Everyone talks about account-based marketing. Use the data you have to create those personalizations and create intelligent targeting. I mean, it’s easy to lose relationships with customers. Such as if you send them a, “Hey, are you interested in buying the local newspaper?” and they already buy your newspaper. The value has created ill-will from a poorly formed message.
Customers expect you to use the information you know about them to not waste their time. So I’m a big fan of leveraging everything you can out of the CRM system, however you can.
What big trends do you see coming for value selling in the next few years?
Well, I think there’s a couple of bigger trends. I think a lot of companies and providers and different types of things are really trying to get better at benchmarking and understanding that with the next level of detail. Really understanding what drives value and what doesn’t, and what results you can get.
I think in general automation, if anything the current times are teaching us, perhaps there’s a future with less in-person and onsite and more technology driven sales cycles, with conferencing, whiteboarding, those types of things. I think that the ability to automate and make easy things to do remotely is kind of a key challenge and our opportunity.
And I think, the mega trend for a while already has been self-service: customers are doing a tremendous amount of the buying cycle before they actually reach out to the seller. Enabling that to be as easy as possible and frictionless as possible. And I think there’s a lot of technology behind it. We’ve talked a little bit about this before, if you see a customer is downloading a certain type of asset from your website, that should be triggering a nurture campaign around that.
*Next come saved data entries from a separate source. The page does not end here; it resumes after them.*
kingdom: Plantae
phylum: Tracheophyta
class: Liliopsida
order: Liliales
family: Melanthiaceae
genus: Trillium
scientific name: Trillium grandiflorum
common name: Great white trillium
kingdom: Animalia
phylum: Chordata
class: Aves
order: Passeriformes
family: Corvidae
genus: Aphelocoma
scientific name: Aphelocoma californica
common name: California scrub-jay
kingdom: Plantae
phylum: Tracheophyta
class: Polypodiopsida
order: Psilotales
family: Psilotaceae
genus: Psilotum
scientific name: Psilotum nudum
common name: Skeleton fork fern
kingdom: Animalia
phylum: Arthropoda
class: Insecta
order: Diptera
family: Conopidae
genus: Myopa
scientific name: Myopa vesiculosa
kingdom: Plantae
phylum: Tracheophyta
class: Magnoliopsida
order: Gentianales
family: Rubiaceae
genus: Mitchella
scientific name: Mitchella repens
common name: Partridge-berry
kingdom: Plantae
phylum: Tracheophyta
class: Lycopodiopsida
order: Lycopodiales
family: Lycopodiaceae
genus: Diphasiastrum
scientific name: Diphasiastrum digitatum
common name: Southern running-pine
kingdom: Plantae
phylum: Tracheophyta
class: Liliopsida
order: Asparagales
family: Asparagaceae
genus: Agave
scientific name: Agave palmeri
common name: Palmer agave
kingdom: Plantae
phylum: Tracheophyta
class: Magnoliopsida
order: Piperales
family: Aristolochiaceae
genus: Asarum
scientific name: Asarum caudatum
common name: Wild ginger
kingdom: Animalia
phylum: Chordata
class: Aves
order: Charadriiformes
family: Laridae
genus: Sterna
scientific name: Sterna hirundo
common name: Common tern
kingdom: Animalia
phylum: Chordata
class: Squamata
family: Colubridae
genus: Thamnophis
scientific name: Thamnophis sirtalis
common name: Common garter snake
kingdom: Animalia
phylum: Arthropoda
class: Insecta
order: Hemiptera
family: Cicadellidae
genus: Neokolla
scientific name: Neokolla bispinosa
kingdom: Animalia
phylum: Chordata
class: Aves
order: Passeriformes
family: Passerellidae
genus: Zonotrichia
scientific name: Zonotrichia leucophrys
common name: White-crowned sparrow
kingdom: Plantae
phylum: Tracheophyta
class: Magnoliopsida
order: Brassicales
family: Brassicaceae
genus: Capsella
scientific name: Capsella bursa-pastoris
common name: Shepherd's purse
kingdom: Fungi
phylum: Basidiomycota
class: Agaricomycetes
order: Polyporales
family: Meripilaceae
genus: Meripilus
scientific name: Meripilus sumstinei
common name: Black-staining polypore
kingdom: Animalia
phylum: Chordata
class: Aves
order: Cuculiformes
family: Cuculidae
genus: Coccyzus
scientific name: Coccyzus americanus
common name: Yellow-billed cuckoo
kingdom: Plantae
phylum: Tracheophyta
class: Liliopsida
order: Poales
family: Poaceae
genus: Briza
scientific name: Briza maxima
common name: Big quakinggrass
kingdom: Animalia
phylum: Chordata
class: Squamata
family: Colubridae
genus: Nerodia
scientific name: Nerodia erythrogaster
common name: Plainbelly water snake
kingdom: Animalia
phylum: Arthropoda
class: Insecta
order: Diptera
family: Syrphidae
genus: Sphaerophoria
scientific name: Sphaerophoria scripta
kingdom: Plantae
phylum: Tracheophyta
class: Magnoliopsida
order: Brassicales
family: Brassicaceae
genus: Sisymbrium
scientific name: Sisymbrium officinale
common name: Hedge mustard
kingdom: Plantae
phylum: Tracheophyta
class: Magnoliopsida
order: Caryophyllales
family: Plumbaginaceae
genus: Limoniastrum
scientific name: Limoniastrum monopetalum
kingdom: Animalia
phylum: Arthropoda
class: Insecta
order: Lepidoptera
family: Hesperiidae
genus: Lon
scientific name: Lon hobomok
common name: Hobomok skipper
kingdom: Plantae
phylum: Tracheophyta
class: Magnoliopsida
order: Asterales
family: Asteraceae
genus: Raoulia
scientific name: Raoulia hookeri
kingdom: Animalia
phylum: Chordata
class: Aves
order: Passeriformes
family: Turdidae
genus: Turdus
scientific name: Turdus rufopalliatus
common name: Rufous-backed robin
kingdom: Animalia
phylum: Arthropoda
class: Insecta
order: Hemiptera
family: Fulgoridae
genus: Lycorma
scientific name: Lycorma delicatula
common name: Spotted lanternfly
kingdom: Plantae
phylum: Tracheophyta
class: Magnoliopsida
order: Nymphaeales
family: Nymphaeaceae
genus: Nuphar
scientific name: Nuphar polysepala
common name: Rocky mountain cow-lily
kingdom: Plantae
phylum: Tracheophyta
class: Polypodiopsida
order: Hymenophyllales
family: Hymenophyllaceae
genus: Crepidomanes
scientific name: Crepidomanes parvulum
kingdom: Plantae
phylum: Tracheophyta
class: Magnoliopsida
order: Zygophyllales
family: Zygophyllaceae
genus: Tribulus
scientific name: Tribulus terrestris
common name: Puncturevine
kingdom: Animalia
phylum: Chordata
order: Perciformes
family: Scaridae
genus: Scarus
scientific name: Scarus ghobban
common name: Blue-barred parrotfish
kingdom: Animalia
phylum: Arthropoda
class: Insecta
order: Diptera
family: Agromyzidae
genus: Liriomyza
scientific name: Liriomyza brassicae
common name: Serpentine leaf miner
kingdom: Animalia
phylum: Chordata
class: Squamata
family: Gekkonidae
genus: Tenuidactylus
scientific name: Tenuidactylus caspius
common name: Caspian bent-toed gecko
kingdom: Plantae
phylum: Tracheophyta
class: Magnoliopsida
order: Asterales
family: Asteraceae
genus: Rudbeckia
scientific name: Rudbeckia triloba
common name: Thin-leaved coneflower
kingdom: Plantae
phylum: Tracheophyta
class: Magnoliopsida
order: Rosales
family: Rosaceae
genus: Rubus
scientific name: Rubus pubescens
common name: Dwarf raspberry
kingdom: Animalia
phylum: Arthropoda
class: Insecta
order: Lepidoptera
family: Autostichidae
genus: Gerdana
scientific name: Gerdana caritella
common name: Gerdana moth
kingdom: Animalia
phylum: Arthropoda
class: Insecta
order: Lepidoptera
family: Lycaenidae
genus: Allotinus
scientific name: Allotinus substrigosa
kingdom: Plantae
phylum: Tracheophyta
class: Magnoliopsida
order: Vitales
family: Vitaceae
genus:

You know what they’re looking at, you know who they are, figure out how to aid that process in doing that. I think some best in class companies really have very sophisticated nurture programs where the rep can get involved very late in the cycle and so much has been able to be automated to the customer.
Top Takeaways
- Value selling is positioning the business value of the product or service that you’re selling to a prospect, and helping them understand how their investment in this product will impact their business. It can act as an extension of the tool set that a sales rep may already have.
- CRM can unlock highly valuable sales insights, such as buying insights from their past purchases. Ask yourself: do customers buy on their calendar year, the fiscal year, rely on any discounts, etc?
- With the rise of self-service buying, customers are doing a tremendous amount of the buying cycle before they actually reach out to the seller. You need to enable that process to be as easy and frictionless as possible.